What you return must match the data below exactly, minus any pictures.

### Data section
···
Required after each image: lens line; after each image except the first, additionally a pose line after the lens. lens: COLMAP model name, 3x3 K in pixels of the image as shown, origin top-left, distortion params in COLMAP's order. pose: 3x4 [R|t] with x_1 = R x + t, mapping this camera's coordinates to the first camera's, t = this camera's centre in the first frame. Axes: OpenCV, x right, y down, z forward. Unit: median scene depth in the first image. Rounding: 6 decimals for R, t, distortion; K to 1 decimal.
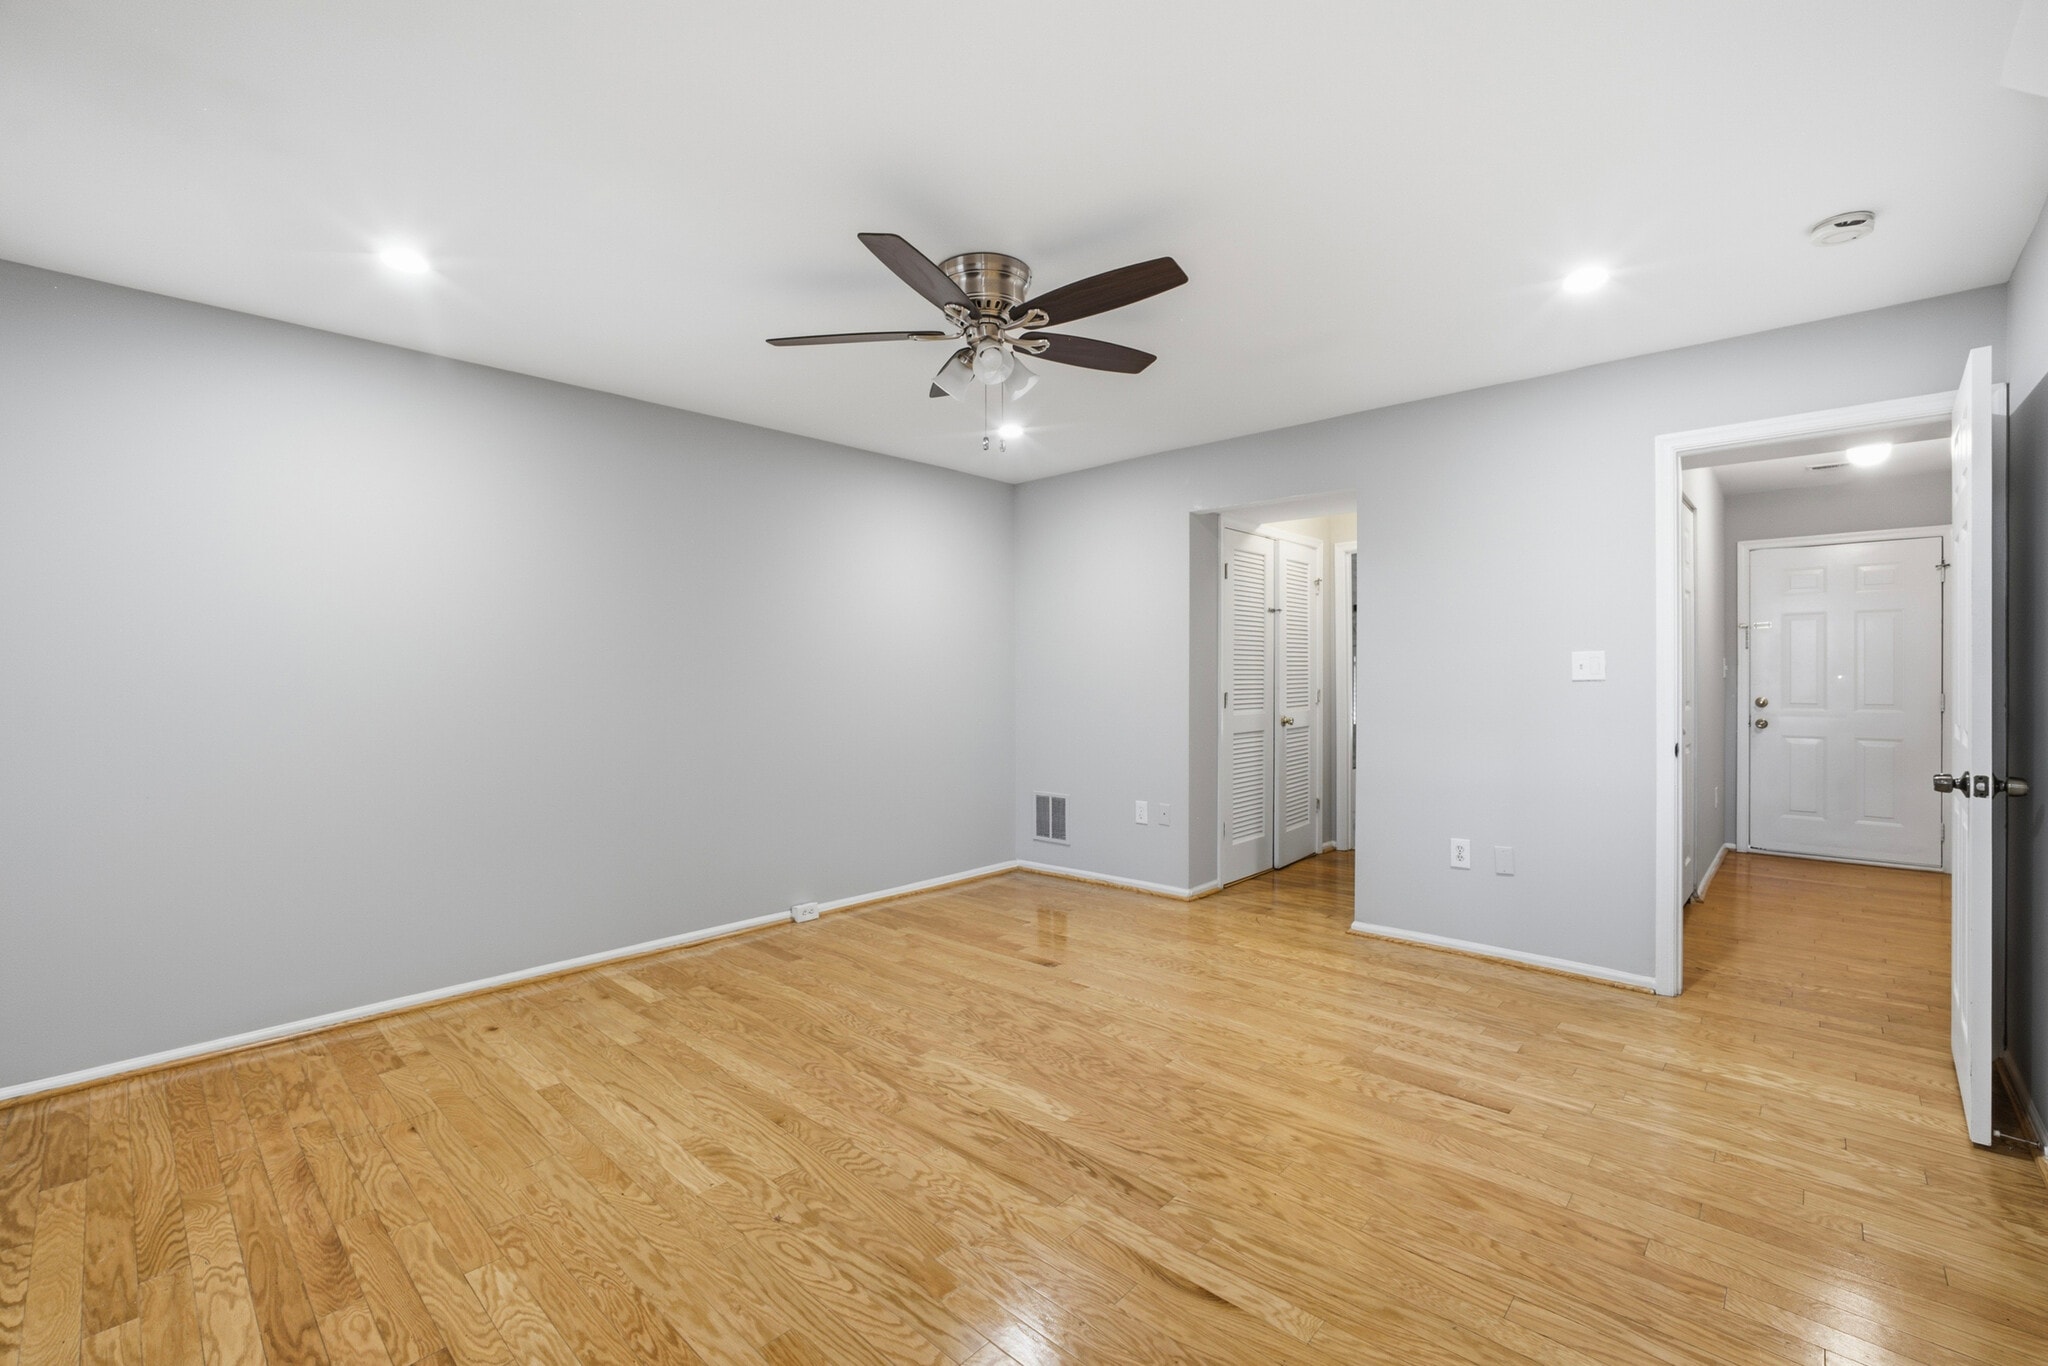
lens RADIAL K [[883.7, 0, 1027.2], [0, 883.7, 667.9], [0, 0, 1]] dist [-0.038998, 0.016960]
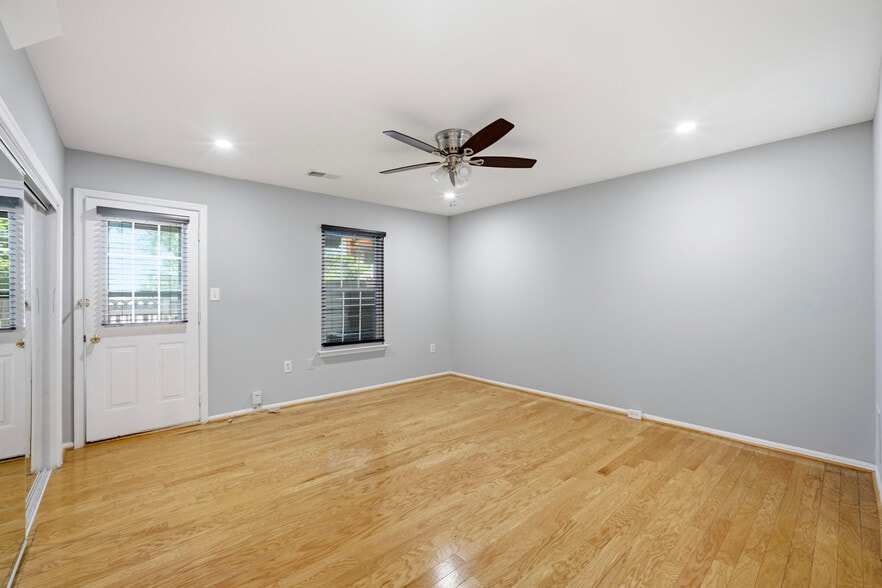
lens RADIAL K [[380.6, 0, 442.4], [0, 380.6, 287.5], [0, 0, 1]] dist [-0.038998, 0.016960]
pose [[-0.108089, -0.011605, -0.994074, 0.996310], [0.011693, 0.999848, -0.012944, -0.001031], [0.994072, -0.013023, -0.107936, 1.037384]]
···
### Expected answer
Required after each image: lens line; after each image except the first, additionally a pose line after the lens. lens: COLMAP model name, 3x3 K in pixels of the image as shown, origin top-left, distortion params in COLMAP's order. pose: 3x4 [R|t] with x_1 = R x + t, mapping this camera's coordinates to the first camera's, t = this camera's centre in the first frame. Axes: OpenCV, x right, y down, z forward. Unit: median scene depth in the first image. Rounding: 6 decimals for R, t, distortion; K to 1 decimal.
lens RADIAL K [[883.7, 0, 1027.2], [0, 883.7, 667.9], [0, 0, 1]] dist [-0.038998, 0.016960]
lens RADIAL K [[380.6, 0, 442.4], [0, 380.6, 287.5], [0, 0, 1]] dist [-0.038998, 0.016960]
pose [[-0.108089, -0.011605, -0.994074, 0.996310], [0.011693, 0.999848, -0.012944, -0.001031], [0.994072, -0.013023, -0.107936, 1.037384]]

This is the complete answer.